Whereas the England men’s squad announcement would be top billing of every news bulletin, dominate the back pages of every national newspaper and spark debates in twitter replies and facebook comments sections for days, the women’s equivalent has demanded far fewer newspaper inches, been an afterthought on the news and rarely made much social media impact. Instead The FA has had to go one step further in order to restore parity, manufacturing its own unavoidable level of coverage, pervading the consciousness significantly more than it historically would have. Needless to say, with 23 individual announcements across multiple, high-profile accounts, the team’s reach has significantly exceeded what it normally would have. The official Lionesses twitter account alone has seen a 5.7% increase in followers in little over a day and a half. But it’s more than just maximizing marketing.
In a country that had a ban on women’s professional soccer until 1971, the game is still battling to regain the deficit that decades of stigma has created. Whereas the England men’s team’s 2018 World Cup squad announcement and media-friendly build up was focused on building a rhetoric about how this latest generation has patched up the disconnect of previous iterations, the women’s side has simply had to battle for the explicit acceptance and normalization of the women’s game across mainstream channels. The squad announcement, as England manager Phil Neville explained, was about giving each player “a special moment when their name was revealed, knowing they are going to a World Cup, as I never did as a player. It is the biggest thing in their lives and something they’ve dreamed about.”

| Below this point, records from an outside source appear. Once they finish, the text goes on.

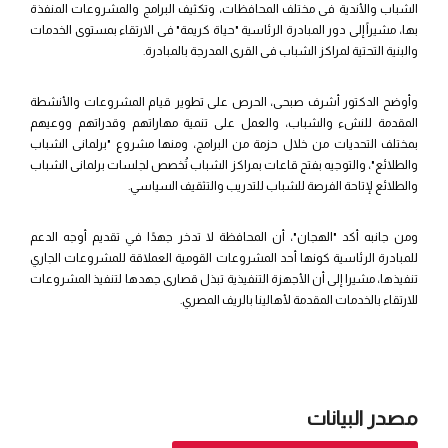
الشباب والأندية فى مختلف المحافظات، وتكثيف البرامج والمشروعات المنفذة
بها، مشيراً إلى دور المبادرة الرئاسية "حياة كريمة" فى الارتقاء بمستوى الخدمات
والبنية التحتية لمراكز الشباب فى القرى المدرجة بالمبادرة.
وأوضح الدكتور أشرف صبحى، الحرص على تطوير قيام المشروعات والأنشطة
المقدمة للنشء والشباب، والعمل على تنمية مهاراتهم وقدراتهم ووعيهم
بمختلف التحديات من خلال حزمة من البرامج، ومنها مشروع "برلمانى الشباب
والطلائع"، والتوجيه بفتح قاعات بمراكز الشباب تُخصص لجلسات برلمانى الشباب
والطلائع لإتاحة الفرصة للشباب للتدريب والتثقيف السياسي.
ومن جانبه أكد "الهجان"، أن المحافظة لا تدخر جهدًا في تقديم أوجه الدعم
للمبادرة الرئاسية كونها أحد المشروعات القومية العملاقة للمشروعات الجاري
تنفيذها، مشيرا إلى أن الأجهزة التنفيذية تبذل قصارى جهدها لتنفيذ المشروعات
للارتقاء بالخدمات المقدمة لأهالينا بالريف المصري.
مصدر البيانات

Perhaps even more telling was his understanding of the greater implications: “We have to make these players visible, we want everybody around the world to buy in to what will be the biggest Women’s World Cup of all time.” For The FA, the tournament follows on from a domestic season that has seen a fully professional Women’s Super League for the first time following the complete restructuring of the soccer pyramid, including new, stricter licencing criteria. Newly reformed Manchester United entered the second tier as a fully professional side this season and Tottenham Hotspur will also have to go full-time following their successful promotion bid. There is now a real sense of momentum in the country, not only from an increase in quality up and down the pyramid but the WSL also saw a record attendance of 5,265 at the Amex as Brighton hosted Arsenal – although the figure is still some way short of what the likes of La Liga (60,739), Serie A (39,000) and France’s Division 1 (25,907) have seen this year. The recent FA Cup final, subject to controversy as the Premier League refused to move a West Ham Men’s fixture to avoid clashing with the West Ham Women’s game at Wembley, was also a success, attracting a crowd of 43,264.
Add to that the recent £10m Barclays title sponsorship deal, the single biggest investment in UK women’s sport by a brand, it’s a true high point domestically in England but it’s also naïve to think that such investment and development is sustainable unless the latest World Cup, undoubtedly the showpiece event of any sport, is capitalized on as the latest stepping stone and springboard in improving coverage and visibility. Parallels can be drawn to the worries surrounding the lack of NWSL TV deal in America. With such a major event coming round only once every four years, you have to make the most of it. So what at first glance appears to be nothing more than an annoyingly drawn out novelty squad announcement pandering to a social-media reliant society could actually prove to be a defining marker of social change in English sport.